I know you said rural, but in my area not all areas are or can be zoned for animals. So those who are looking for this type of thing are more limited than those who are just looking for a little bit of space between neighbors.

I am also guessing that there are outbuildings that go along with this. Outbuildings are highly sought after by those looking to get into farming. It would be a shame if you acquired outbuildings with the parcel and tore them down or allowed them to go to waste. Please, if there is a current farmhouse, don't tear that down to build new either.

My .02! Not trying to upset anyone These are my personal feelings because I am looking for acreage myself, with outbuildings and an old house and I can't tell you how many farms I find up here that are bought quietly off market - cheap!!! - then everything is destroyed for a couple of McMansions by people who only stick around 5-10 years (not saying you are doing that but I see it time and time again here)


( first paragraph)..........hard to call 4.5 acres a "small farm "

◆ Information given:
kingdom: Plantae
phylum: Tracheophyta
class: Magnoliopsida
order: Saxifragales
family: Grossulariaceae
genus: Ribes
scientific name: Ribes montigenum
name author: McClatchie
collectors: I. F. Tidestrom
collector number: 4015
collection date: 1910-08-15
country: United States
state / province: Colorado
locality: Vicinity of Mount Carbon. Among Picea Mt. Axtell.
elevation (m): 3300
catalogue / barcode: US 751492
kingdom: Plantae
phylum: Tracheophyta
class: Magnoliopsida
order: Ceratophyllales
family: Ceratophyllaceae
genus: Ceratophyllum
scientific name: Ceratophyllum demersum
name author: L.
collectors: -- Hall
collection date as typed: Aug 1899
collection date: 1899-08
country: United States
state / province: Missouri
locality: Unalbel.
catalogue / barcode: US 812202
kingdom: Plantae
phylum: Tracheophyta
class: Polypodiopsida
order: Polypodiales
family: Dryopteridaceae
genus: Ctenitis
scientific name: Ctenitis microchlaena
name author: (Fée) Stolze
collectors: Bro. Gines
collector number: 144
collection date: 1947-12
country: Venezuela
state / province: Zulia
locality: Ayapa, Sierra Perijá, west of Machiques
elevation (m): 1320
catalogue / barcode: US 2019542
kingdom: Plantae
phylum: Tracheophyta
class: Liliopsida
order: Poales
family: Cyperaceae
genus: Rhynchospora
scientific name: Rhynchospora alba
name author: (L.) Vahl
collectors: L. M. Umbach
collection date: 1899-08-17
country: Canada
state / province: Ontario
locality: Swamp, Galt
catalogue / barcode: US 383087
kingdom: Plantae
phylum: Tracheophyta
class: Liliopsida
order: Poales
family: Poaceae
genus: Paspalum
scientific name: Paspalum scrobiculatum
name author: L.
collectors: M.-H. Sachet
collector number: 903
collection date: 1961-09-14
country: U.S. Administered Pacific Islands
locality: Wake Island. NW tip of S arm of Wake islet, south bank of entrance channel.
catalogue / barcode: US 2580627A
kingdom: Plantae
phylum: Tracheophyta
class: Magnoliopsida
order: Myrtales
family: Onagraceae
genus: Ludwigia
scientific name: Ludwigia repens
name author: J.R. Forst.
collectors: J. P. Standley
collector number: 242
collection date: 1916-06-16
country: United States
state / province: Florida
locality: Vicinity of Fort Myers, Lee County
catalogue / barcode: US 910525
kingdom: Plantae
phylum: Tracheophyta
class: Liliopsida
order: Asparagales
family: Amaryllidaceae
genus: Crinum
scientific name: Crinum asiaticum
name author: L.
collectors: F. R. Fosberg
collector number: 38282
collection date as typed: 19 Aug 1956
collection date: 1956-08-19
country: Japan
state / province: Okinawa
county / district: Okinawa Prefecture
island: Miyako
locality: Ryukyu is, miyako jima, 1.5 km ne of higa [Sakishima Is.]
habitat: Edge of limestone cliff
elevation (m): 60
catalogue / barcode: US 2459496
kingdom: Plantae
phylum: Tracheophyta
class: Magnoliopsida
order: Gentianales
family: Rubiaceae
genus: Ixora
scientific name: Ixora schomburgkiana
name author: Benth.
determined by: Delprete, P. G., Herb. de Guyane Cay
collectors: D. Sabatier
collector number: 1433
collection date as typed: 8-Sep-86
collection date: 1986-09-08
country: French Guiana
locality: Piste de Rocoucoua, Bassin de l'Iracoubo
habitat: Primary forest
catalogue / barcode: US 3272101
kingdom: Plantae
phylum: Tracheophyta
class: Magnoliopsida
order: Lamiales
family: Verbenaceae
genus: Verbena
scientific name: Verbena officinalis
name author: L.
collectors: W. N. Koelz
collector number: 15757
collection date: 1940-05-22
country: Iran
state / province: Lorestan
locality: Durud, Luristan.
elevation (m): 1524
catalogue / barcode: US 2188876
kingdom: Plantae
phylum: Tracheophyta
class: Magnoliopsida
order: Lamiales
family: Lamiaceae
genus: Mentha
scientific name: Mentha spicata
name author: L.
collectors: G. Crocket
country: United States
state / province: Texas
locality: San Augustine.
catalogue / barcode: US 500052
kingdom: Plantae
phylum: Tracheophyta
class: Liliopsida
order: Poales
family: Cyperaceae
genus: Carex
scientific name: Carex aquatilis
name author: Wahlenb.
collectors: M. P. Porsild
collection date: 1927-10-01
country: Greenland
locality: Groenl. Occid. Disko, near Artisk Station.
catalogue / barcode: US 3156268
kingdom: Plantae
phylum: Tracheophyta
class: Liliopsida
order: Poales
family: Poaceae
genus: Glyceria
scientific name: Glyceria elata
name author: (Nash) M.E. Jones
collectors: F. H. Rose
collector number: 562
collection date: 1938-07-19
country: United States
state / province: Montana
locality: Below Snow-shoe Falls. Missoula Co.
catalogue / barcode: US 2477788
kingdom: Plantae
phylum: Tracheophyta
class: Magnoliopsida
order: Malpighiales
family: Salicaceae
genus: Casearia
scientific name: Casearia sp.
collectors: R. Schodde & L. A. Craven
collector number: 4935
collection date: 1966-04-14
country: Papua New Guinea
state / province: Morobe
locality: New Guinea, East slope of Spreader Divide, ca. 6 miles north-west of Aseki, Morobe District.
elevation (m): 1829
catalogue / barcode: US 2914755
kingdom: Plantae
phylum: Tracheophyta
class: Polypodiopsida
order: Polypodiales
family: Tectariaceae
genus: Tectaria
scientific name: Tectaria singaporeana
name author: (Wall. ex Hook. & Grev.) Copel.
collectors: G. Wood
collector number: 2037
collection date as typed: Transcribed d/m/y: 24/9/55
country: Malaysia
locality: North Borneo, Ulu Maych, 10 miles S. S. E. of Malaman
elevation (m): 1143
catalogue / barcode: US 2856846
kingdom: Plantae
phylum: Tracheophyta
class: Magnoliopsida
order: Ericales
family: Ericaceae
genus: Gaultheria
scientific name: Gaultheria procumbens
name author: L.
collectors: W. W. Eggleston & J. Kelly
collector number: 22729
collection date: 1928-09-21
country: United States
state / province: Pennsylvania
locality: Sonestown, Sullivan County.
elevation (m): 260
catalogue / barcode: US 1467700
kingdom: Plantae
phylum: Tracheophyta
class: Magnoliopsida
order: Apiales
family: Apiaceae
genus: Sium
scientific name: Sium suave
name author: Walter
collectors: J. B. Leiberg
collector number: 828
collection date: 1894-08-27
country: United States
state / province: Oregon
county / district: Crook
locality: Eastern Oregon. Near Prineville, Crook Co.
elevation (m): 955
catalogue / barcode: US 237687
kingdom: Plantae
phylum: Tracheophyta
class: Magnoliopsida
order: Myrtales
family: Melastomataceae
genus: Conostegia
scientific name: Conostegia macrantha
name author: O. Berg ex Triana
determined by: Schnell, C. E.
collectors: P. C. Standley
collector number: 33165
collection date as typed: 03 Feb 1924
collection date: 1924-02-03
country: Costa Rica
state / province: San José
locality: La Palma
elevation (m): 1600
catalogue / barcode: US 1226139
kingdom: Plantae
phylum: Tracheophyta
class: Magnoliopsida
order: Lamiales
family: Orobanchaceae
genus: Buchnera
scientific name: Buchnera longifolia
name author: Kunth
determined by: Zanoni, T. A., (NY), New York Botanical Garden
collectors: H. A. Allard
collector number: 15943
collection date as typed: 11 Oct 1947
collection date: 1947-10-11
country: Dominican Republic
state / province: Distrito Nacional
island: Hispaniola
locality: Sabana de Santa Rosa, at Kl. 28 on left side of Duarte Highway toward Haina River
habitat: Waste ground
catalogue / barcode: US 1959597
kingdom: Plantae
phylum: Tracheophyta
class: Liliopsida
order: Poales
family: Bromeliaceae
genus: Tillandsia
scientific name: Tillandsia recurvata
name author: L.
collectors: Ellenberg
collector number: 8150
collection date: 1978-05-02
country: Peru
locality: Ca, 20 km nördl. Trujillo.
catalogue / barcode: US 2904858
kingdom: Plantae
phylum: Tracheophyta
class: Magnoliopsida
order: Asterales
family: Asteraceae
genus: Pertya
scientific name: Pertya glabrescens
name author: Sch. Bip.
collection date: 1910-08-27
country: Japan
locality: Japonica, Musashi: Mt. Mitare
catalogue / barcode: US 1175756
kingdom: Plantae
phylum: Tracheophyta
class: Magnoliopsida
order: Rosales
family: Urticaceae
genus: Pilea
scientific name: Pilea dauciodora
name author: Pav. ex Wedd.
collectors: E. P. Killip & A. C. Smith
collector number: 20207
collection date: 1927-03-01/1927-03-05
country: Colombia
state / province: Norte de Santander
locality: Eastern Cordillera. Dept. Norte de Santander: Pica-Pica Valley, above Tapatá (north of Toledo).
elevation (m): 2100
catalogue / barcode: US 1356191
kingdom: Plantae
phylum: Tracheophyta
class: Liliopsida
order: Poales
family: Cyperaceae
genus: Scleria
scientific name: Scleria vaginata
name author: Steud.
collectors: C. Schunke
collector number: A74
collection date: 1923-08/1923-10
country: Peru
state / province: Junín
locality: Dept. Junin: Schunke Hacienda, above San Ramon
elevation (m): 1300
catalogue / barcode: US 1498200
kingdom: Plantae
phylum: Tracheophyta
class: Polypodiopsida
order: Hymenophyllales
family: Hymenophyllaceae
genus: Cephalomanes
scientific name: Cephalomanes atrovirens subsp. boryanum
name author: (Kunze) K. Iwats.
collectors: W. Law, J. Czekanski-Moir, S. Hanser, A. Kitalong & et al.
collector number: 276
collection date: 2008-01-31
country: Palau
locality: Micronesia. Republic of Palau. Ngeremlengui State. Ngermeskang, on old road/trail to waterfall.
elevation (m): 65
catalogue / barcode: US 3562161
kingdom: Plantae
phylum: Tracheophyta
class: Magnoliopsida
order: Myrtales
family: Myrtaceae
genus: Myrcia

◆ Stated goal:
In the post about rural land and outbuildings:
1. Who does the writer say highly seeks outbuildings?
2. How long does the writer say the people who build McMansions stick around?
3. What acreage does the writer call hard to label a "small farm"?
Answer from the text only, not from the records.

◆ Exercise answer:
1. Those looking to get into farming.
2. 5-10 years.
3. 4.5 acres.